Apple responds to the EU and Spotify — Jason Michael Perry

Apple’s pissed. The closest thing I can remember to this is Steve Jobs’ open letter “Thoughts on Music” in 2007 – but this, this is something very different. You can feel and hear the tone of Apple and tell how upset they are about not only the 2 billion euro fine but also their continued battle with regulators in the EU.

At the heart of their argument is that Apple provided the hardware, software, and services that helped companies like Spotify become what they are. Yet, Spotify does not pay Apple for the use of most of the services they use to deliver a product on their platform. It’s true and really leans into the larger question of how much Apple or any company can squeeze value from their platform.

I know it’s a different business, but lately, I’ve come to think of the App Store as similar to credit cards. Credit card companies charge a fee, ironically named a discount, to retailers per transaction. Still, to most customers, the privileges of using a card are not only free but sometimes rewarded with discounts, points, or other benefits. Similarly, developers pay Apple to be in the App Store and pay fees on their sales, which Apple uses to provide its customers with a growing set of subsidized services like free operating system upgrades to the latest version of the iPhone. For Apple, what’s at stake is how they monetize the App Store and the iPhone, iPad, and other devices to provide other services we as customers see as free – like points on a credit card.

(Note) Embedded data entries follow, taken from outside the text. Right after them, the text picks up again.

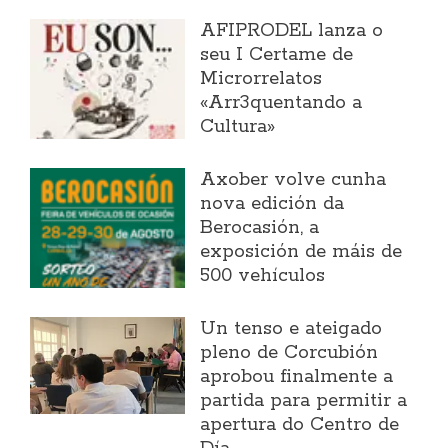
AFIPRODEL lanza o
seu I Certame de
Microrrelatos
«Arr3quentando a
Cultura»
Axober volve cunha
nova edición da
Berocasión, a
exposición de máis de
500 vehículos
Un tenso e ateigado
pleno de Corcubión
aprobou finalmente a
partida para permitir a
apertura do Centro de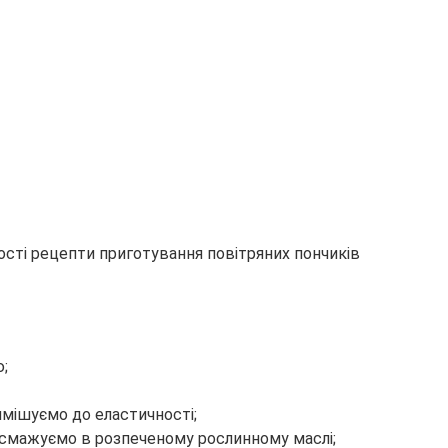
ю;
имішуємо до еластичності;
бсмажуємо в розпеченому рослинному маслі;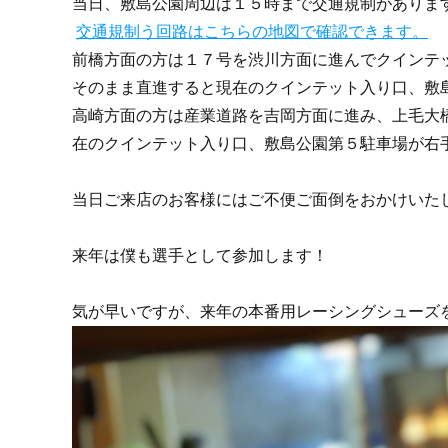
当日、敷島公園周辺は１５時まで交通規制がありま
交通規制う回路はこちらの地図で確認できます。
前橋方面の方は１７号を渋川方面に進んでクインテ
そのまま直進すると現在のクインテット入り口、敷
高崎方面の方は産業道路を吉岡方面に進み、上毛大
在のクインテット入り口、敷島公園第５駐車場が右
当日ご来店のお客様にはご不便ご面倒をおかけいた
来年は僕も選手として参加します！
気が早いですが、来年の本番用レーシングシューズ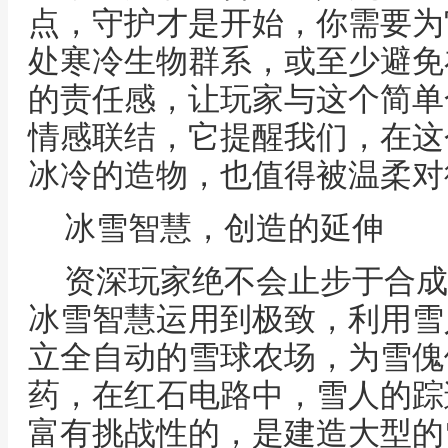
点，守护才是开始，你需要为
处寒冷生物群系，或至少避免
的责任感，让玩家与这个简单
情感联结，它提醒我们，在这
冰冷的造物，也值得被温柔对
冰雪智慧，创造的延伸
资深玩家绝不会止步于合成
冰雪智慧运用到极致，利用雪
立全自动的雪球农场，为雪傀
药，在红石电路中，雪人的踪
富有挑战性的，是建造大型的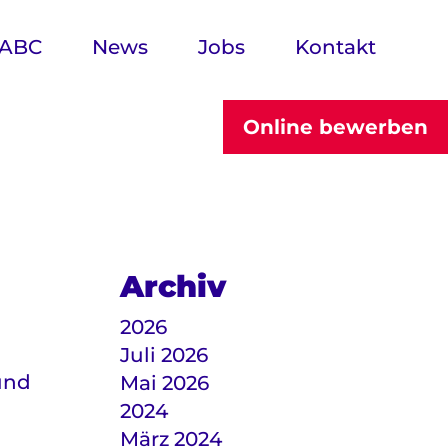
 ABC
News
Jobs
Kontakt
Online bewerben
Archiv
2026
Juli 2026
und
Mai 2026
2024
März 2024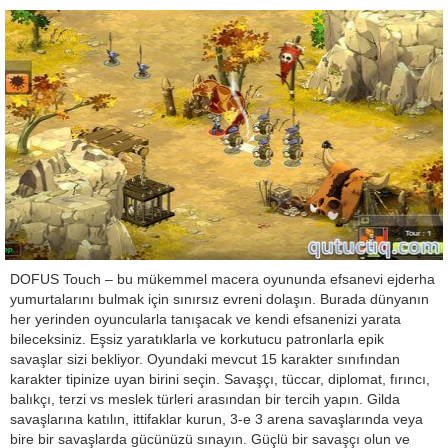
DOFUS Touch – bu mükemmel macera oyununda efsanevi ejderha
yumurtalarını bulmak için sınırsız evreni dolaşın. Burada dünyanın
her yerinden oyuncularla tanışacak ve kendi efsanenizi yarata
bileceksiniz. Eşsiz yaratıklarla ve korkutucu patronlarla epik
savaşlar sizi bekliyor. Oyundaki mevcut 15 karakter sınıfından
karakter tipinize uyan birini seçin. Savaşçı, tüccar, diplomat, fırıncı,
balıkçı, terzi vs meslek türleri arasından bir tercih yapın. Gilda
savaşlarına katılın, ittifaklar kurun, 3-e 3 arena savaşlarında veya
bire bir savaşlarda gücünüzü sınayın. Güçlü bir savaşçı olun ve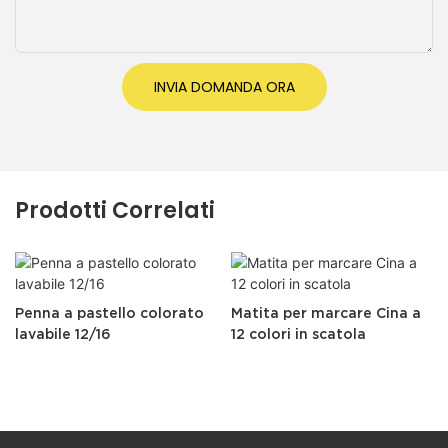
INVIA DOMANDA ORA
Prodotti Correlati
Penna a pastello colorato
Matita per marcare Cina a
lavabile 12/16
12 colori in scatola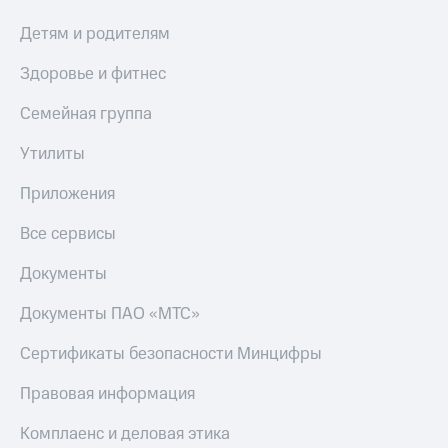
Детям и родителям
Здоровье и фитнес
Семейная группа
Утилиты
Приложения
Все сервисы
Документы
Документы ПАО «МТС»
Сертификаты безопасности Минцифры
Правовая информация
Комплаенс и деловая этика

Of course, what makes this tough is that Apple Music competes with Spotify, and for Spotify to pay its competitor a 30% cut of its subscription payments makes it hard to compete directly on price. I think the question is not just about how Apple makes money from the App Store but also how owning the App Store allows it to prop up its other business interests, like Apple TV+ and Apple Music that can compete in the same stores as its competitors but without the cost burden.